In performing my day-to-day job, I mainly worked with two people, an intel officer and his/her enlisted assistant.  These were the people I provided consultation for.  The first officer I worked for was a young snobby female Navy lieutenant who clearly resented that I was taking the place of a cute, charming, chatty, and flirty male Army sergeant.  Fortunately I didn’t have to work with her for too long, maybe a couple of months at most.  I worked with a few other officers too, all Navy if I recall, and male, and much friendlier.

Eventually the schedule worked out that I spent most of my time working with an Air Force officer that I’ll call Lt. Doug.  He was several years younger than me and apparently had excellent taste in blonde Navy enlisted chicks, because he pretty quickly developed a crush on me that after a while must have been obvious to just about everybody who worked nearby (I know at least some people knew, because I was teased about it at one point.)  He was at least a foot taller than me and as goofy as a thirteen-year-old boy.  He was also a VMI graduate with strong conservative political leanings, and he liked nothing better than to provoke me into some sort of political or social issues discussion, during which he would agree to pretty much everything I said.  If he wasn’t provoking me, he was trying to provoke someone else; the watch floor was usually a pretty boring place and he liked to liven it up a bit.  Some people appreciated his efforts, and some just had the crap annoyed out of them; he didn’t care either way.  He shared my disdain for non-Russian military targets, which earned him my professional respect.  He also understood how sensitive the intelligence information that I provided him was.  Not all intel officers appreciated that, and to prevent any inadvertent security violations, I was supposed to “scrub” any reporting I provided him of all the sensitive bits.  With Lt. Doug, though, I could just hand him the original report, and I could trust that he wouldn’t compromise the highly classified parts in his own reporting (which I had to check anyway before he sent it out).

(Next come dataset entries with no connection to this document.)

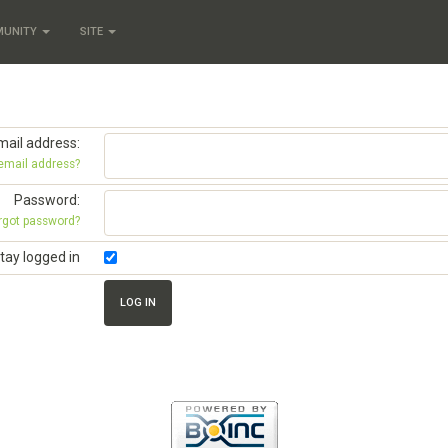
MUNITY
SITE
mail address:
 email address?
Password:
rgot password?
tay logged in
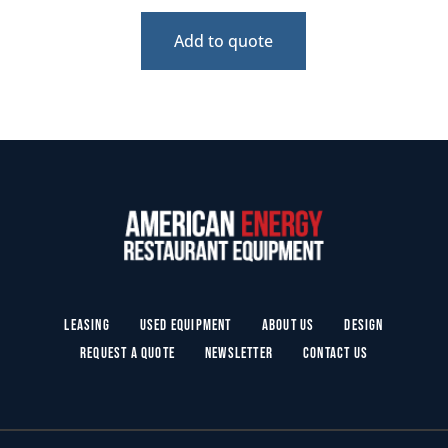
Add to quote
Leasing
Used Equipment
About Us
Design
Request a Quote
Newsletter
Contact Us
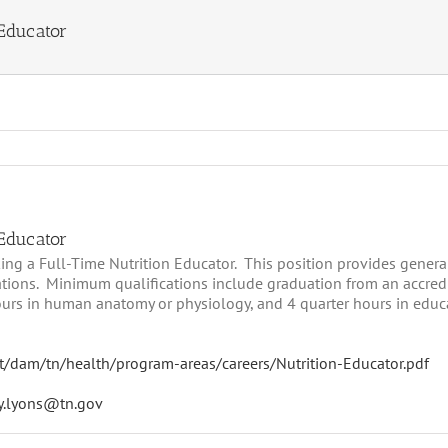
 Educator
 Educator
g a Full-Time Nutrition Educator. This position provides general
ations. Minimum qualifications include graduation from an accredi
ours in human anatomy or physiology, and 4 quarter hours in educa
t/dam/tn/health/program-areas/careers/Nutrition-Educator.pdf
y.lyons@tn.gov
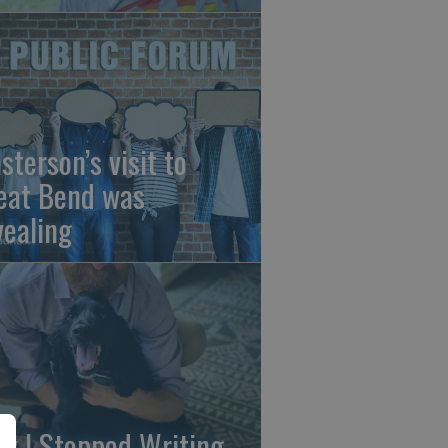
sterson’s visit to
eat Bend was
vealing
y I Stopped Writing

Did I date him?  No.  He was an officer, and in the American military officers are not allowed to date enlisted, period, no matter if they are in different services, or how disparate their jobs or chains of command are; such intermixing is considered to be detrimental to good order and discipline (and banning it has a really strong stench of elitism, but I don’t care to launch into a discussion of that).  The chances of Lt. Doug and I ever working together in the same chain of command were virtually non-existent (my chain of command was entirely separate from his) but it didn’t matter.  So we had about a year of working together and enjoying each other’s company on all those murderously long twelve hour watches, and I enjoyed the novel experience of working with a warm, fun, and friendly human being that I felt genuinely safe with.   And then he transferred out.  I didn’t even know he had transferred out (I thought he just had some temporary duty elsewhere).  I found out from a third party, a female Air Force officer who had gone on one date with him (before I worked with him), and who snidely asked me one day if I was missing my boyfriend.  I had no idea what she was talking about, and then I genuinely confused her because I obviously did not know he was gone.  She had made a pretty significant assumption about me and Lt. Doug (whether she was kidding or not) that could have gotten both of us in a lot of trouble if any member of our respective chains of command had really believed it to be true.